Рабб вяло согласился с ним:

– В принципе, конечно… И, кажется, Мюллер действительно сказал что-то в этом духе…

– И что же?

Рабб устало махнул рукой.

– Этим дело и кончилось. И, взявшись под ручку, они пошли обедать.

– Нет, – возразил Жюмлен. – Ты забыл сказать, что Мюллер выразил желание позвонить по телефону в Берлин, чтобы посоветоваться с лидерами своей партии.

– Ах, так? – произнес Жак, хотевший лишь одного – снова обрести надежду.

Он круто повернулся, сделал несколько шагов, но возвратился и опять остановился перед Жюмленом, и Раббом.

– Знаете, что думаю об этом я? Этот Мюллер приехал попросту для того, чтобы прощупать подлинный уровень интернационализма и пацифизма французской партии. И если бы перед ним оказались настоящие борцы, готовые на все, готовые объявить всеобщую забастовку, чтобы провалить националистическую политику правительства, то – я это утверждаю – можно было бы еще спасти мир! Да! Даже сегодня, даже после объявления мобилизации, можно было бы еще спасти мир! Грозным союзом французского и германского пролетариата! Что же он нашел вместо этого? Говорунов, спорщиков, людей умеренных взглядов, всегда готовых осудить войну и национализм на словах, а на деле собирающихся уже голосовать за военные кредиты и предоставить полную свободу действий генеральному штабу! Мы до последней минуты будем свидетелями все того же нелепого и преступного противоречия: того же двусмысленного столкновения между идеалом интернационализма, который исповедуют теоретически, и всеми теми националистическими интересами, которыми на практике не хочет пожертвовать никто – даже сами лидеры социалистов!

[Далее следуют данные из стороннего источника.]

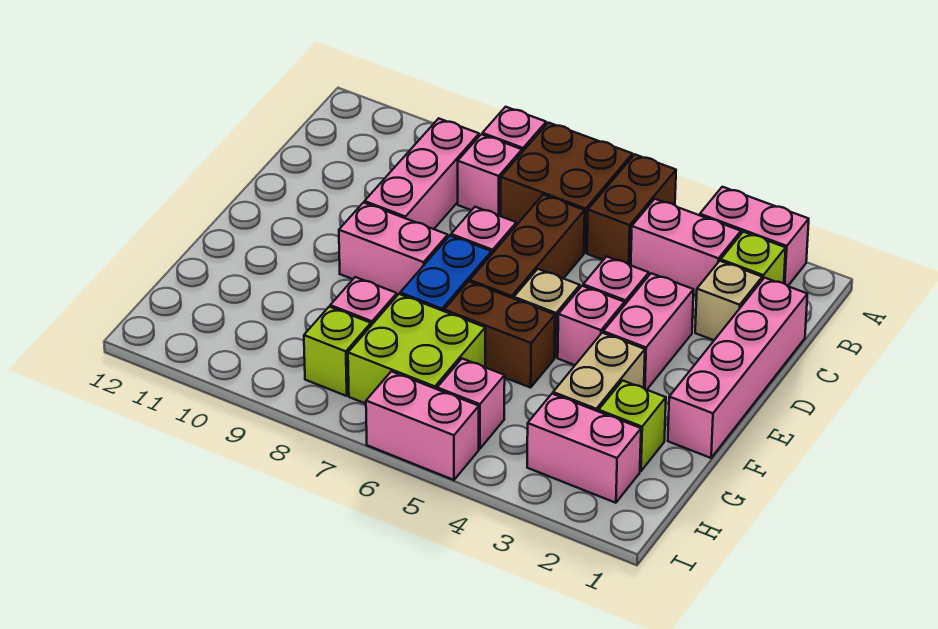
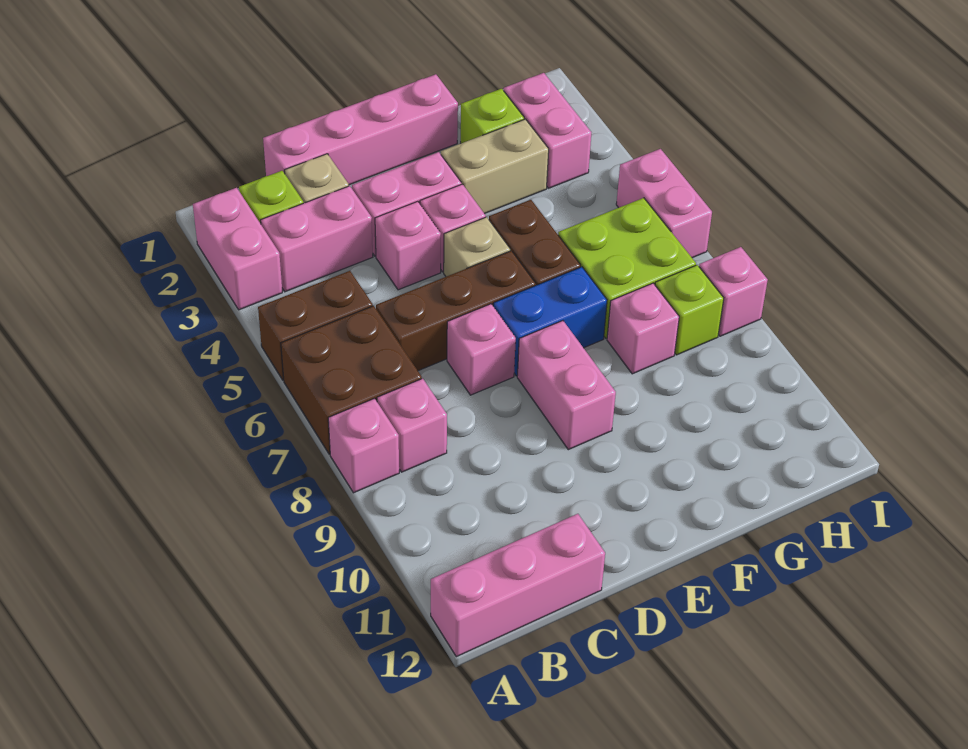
pink 1x2 brick [631,199,741,295] -> pink 1x2 brick turned to [261,186,373,292]
pink 1x3 brick [365,118,479,229] -> pink 1x3 brick moved to [431,514,605,657]
pink 1x1 brick [437,359,505,449] -> pink 1x1 brick moved to [699,247,768,336]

Пока он говорил, изнемогавшая от усталости Женни не отрывала от него глаз. Голос Жака обволакивал ее, словно знакомая и ласкающая музыка. Казалось, что она внимательно следит за его словами, но в действительности она была слишком утомлена, чтобы слушать. Она жадно рассматривала лицо Жака, рот на этом лице, и ее взгляд, устремленный на эти изогнутые губы, линия которых то выпрямлялась, то сокращалась, словно какое-то изумительное живое существо, доставлял ей физическое ощущение близости. Вспоминая ночь, проведенную в его объятиях, она замирала от ожидания. "Уйдем, – думала она. – Чего он ждет? Скорее… Пойдем домой… Какое нам дело до всего остального?"

Кадье, перебегавший от группы к группе и сыпавший новостями, подошел к ним.

– Мы только что обратились в министерство внутренних дел с просьбой дать Мюллеру возможность переговорить по телефону с Берлином. Безуспешно: сообщение прервано. Слишком поздно! И тут и там осадное положение…

– Это было, пожалуй, последним шансом, – прошептал Жак, наклоняясь к Женни.

Кадье услышал его и насмешливо спросил:

– Шансом на что?

– На выступление пролетариата! Международное выступление!

Кадье странно улыбнулся.

– Международное? – повторил он. – Но, дорогой мой, будем реалистами: начиная с сегодняшнего дня международна не борьба за мир, международна война!

Что это было – выпад отчаяния? Он пожал плечами и скрылся во мраке.

– Он прав, – проворчал Жюмлен. – До ужаса прав. Война налицо. Сегодня вечером – добровольно или нет – мы, социалисты, так же как все французы, находимся в состоянии войны… Наша международная деятельность… да, мы еще вернемся к ней, мы возобновим ее, но потом. На сегодняшний день пора пацифизма миновала.

– И это говоришь ты, Жюмлен? – вскричал Жак.

– Да! Появился новый фактор: война налицо. Для меня этот фактор изменил все. И наша роль – роль социалистов – представляется мне вполне ясной: мы не должны тормозить деятельность правительства!

Жак посмотрел на него в оцепенении.

– Значит, ты соглашаешься быть солдатом?

– Разумеется. Заявляю тебе, что во вторник гражданин Жюмлен станет самым обыкновенным рядовым второго разряда двести тридцать девятого запасного полка в Руане!

Жак опустил глаза и ничего не ответил.

Рабб положил руку ему на плечо.

– Не строй из себя большего упрямца, чем ты есть на деле… Если сегодня ты еще не думаешь так же, как он, то ты придешь к этому завтра… Это бесспорно. Дело Франции есть дело демократии. И мы, социалисты, обязаны первыми защищать демократию от вторжения соседей-империалистов!